And the stallion responded, scudding through the blue moonlight with a speed that seemed beyond the power of flesh to attain. He shook his fine head and stretched out the long nose as though the very act of thrusting it farther would give more impetus to his thundering hoofs.
VB sat erect in the saddle, a fierce delight aroused by the speed running through his veins like fire—and, reaching to his throat, adding to the scorching. He swung his right hand rhythmically, keeping time to the steady roll of the stallion's feet. The wind tore at him, vibrating his hat brim, whipping the long muffler out from his neck, and he shook his head against it.
He was free at last! Free after those months of doubt, of foolish fighting! He was answering the call that came from the depths of his true self—that hidden self—the call of flesh that needs aid! He cared not for the morrow, for the stretching future. His one thought was on the now—on the rankling, eating, festering moment that needed only one thing to be wiped out forever.
And always, in the back of his mind, was the picture of Gail Thorpe as she had turned from him that afternoon. It loomed large and larger as he tore on to the south through the solitude, ripping his way through the cool murk.
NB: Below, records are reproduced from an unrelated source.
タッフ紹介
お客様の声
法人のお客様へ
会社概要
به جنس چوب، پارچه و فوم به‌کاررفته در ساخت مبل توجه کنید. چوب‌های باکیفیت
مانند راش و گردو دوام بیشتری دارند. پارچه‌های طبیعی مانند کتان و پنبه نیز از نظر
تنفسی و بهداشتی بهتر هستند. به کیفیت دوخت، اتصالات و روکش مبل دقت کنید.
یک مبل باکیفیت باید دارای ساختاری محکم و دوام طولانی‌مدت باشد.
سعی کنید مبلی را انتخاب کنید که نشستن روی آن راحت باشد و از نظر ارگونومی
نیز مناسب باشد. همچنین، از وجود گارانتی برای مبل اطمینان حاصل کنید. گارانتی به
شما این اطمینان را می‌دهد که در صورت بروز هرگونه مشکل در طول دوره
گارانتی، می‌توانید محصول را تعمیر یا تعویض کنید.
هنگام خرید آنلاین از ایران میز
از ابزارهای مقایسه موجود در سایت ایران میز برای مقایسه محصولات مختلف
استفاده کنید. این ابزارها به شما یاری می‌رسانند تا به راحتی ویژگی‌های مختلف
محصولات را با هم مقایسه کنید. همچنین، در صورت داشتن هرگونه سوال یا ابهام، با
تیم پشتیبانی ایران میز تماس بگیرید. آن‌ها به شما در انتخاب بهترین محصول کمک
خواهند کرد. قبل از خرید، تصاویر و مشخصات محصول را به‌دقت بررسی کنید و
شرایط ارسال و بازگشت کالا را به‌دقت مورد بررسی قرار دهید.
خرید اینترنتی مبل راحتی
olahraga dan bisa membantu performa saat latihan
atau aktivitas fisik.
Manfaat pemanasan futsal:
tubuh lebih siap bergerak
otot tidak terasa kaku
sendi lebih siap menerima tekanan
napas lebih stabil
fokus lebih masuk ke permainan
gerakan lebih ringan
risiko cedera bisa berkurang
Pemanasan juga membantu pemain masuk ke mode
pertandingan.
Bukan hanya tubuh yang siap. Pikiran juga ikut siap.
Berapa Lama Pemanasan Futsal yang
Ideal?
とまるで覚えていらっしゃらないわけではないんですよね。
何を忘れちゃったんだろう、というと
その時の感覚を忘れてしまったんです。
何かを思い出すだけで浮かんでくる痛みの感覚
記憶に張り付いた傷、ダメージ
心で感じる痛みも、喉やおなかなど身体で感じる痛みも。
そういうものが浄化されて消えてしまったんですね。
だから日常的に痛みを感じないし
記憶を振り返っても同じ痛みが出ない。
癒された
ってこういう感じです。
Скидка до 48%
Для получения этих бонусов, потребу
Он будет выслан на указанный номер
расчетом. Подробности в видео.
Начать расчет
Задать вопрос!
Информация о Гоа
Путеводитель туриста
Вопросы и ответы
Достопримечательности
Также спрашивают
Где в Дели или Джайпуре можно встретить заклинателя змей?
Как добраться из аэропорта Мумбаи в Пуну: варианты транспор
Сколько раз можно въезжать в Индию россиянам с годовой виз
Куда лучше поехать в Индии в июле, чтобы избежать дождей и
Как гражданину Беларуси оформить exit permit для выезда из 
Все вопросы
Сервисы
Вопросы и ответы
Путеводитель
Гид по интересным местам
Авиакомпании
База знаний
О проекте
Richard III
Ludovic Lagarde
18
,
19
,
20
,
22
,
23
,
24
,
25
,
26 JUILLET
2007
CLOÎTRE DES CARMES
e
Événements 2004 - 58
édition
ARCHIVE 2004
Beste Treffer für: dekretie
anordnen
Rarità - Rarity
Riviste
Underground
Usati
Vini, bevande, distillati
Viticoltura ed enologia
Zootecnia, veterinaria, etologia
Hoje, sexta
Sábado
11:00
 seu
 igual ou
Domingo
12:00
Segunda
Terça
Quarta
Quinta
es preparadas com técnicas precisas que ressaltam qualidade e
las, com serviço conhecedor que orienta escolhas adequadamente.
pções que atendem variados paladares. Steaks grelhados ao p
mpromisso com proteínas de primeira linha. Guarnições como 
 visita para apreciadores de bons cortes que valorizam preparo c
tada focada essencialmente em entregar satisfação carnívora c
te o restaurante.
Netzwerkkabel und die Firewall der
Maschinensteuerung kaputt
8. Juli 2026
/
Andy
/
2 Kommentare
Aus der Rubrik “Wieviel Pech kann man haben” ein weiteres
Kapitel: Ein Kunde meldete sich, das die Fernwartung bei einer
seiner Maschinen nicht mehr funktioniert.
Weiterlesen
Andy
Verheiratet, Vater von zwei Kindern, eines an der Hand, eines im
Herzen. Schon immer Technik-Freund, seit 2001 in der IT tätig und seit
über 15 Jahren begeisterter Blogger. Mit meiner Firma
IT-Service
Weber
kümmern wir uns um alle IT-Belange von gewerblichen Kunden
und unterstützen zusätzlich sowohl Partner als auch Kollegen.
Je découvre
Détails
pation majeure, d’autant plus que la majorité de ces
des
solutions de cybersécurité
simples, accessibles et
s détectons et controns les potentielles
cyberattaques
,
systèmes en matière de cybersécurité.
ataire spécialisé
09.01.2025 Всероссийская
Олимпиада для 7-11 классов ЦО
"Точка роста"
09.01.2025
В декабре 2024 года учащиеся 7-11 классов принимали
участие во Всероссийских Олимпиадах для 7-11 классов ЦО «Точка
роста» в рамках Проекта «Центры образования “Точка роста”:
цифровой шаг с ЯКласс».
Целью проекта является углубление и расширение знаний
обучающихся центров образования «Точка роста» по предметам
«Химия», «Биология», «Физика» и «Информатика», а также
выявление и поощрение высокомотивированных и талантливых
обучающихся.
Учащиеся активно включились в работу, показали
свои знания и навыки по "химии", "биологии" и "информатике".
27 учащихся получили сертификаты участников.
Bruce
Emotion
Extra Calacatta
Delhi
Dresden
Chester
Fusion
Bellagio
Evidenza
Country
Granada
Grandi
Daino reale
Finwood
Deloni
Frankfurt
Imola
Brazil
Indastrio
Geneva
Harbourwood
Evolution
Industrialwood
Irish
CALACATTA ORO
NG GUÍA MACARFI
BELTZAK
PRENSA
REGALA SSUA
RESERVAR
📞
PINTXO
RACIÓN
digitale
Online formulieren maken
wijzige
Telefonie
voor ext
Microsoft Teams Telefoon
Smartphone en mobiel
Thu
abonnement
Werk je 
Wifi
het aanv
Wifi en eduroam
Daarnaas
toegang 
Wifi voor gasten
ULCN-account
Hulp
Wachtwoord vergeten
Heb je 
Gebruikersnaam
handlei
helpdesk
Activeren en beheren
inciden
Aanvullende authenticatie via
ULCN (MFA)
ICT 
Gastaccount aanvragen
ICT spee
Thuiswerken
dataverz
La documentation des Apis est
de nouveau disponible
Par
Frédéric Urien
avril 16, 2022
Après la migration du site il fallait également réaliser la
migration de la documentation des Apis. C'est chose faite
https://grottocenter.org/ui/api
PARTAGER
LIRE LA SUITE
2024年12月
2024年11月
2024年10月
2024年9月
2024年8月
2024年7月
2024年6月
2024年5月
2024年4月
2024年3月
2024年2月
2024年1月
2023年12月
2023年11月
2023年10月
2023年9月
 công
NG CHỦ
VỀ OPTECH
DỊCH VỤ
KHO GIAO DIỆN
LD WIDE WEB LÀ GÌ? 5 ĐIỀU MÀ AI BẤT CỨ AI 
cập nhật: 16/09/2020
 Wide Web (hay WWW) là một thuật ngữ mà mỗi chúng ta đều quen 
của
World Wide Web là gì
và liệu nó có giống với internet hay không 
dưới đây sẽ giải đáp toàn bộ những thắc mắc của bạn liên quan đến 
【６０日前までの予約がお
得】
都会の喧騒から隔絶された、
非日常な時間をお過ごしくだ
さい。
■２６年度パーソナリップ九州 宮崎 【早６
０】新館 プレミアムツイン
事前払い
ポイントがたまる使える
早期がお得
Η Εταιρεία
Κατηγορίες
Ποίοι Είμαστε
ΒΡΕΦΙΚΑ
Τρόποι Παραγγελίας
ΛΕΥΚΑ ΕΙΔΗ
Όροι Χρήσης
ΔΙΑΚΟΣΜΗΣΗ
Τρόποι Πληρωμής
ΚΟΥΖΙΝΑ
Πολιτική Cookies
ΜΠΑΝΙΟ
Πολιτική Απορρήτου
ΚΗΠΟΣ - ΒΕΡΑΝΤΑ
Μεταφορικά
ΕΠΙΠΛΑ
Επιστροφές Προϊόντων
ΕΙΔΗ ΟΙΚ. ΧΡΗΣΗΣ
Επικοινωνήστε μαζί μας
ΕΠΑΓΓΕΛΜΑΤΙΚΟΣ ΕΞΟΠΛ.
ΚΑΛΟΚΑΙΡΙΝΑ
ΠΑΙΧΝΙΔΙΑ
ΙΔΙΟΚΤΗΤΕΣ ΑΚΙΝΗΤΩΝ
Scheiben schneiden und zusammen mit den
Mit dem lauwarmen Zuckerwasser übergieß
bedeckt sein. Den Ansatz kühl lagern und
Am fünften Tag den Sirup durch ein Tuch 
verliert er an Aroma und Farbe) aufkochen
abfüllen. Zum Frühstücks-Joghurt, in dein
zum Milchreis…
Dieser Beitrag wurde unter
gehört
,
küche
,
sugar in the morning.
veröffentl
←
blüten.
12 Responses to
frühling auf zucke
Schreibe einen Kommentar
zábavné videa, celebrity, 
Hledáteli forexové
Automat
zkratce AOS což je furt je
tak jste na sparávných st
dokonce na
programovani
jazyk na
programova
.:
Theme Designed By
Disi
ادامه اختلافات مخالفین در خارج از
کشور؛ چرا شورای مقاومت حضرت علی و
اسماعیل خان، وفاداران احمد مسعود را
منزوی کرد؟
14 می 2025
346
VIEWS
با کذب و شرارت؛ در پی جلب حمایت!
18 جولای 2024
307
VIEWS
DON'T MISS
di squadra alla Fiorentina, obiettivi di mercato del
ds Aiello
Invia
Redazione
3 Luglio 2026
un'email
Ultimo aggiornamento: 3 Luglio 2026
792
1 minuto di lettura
"I won't put my mark on her!" he cried, and whipped the Captain's flanks with his heavy hat, the thought setting his heart flaming. "I won't!" he cried. And again, "I won't!"
He was riding down into his particular depths so to stultify himself that it would be impossible to risk that woman's happiness against the chance that some time, some day, he would go down, loving her, making her know he loved her, but fighting without gain. That, surely, is one sort of love, faulty though the engendering spirit may be.
The whipping with the hat sent the horse on to still greater endeavor. A slight weariness commenced to show in the ducking of his head with every stride, but he did not slacken his pace. His ears were still set stiffly forward, flipping back, one after the other, for word from his rider; the spurn of his feet was still sharp and clear and unfaltering; the spirit in that rippling, dripping body still ran high.
And closing his eyes, drinking the night air through his mouth in great gulps, VB let the animal carry him on and on,—yet backward, back into the face of all that fighting he had summoned, doubling on his own tracks, slipping so easily down the way he had blazed upward with awful sacrifice and hardship.
An hour—two—nine—eleven—the Captain might have been running so a week, and VB would not have known. His mind was not on time, not on his horse. He had ceased to think beyond the recognition of a craving, a craving that he did not fight but encouraged, nursed, teased—for it was going to be satisfied!
The stallion's pace began to slacken. He wearied. The bellows lungs, the heart of steel, the legs of tireless sinew began to feel the strain of that long run. The run waned to a gallop, and the gallop to a trot. There his breathing becoming easier, he blew loudly from his nostrils as though to distend them farther and make way for the air he must have.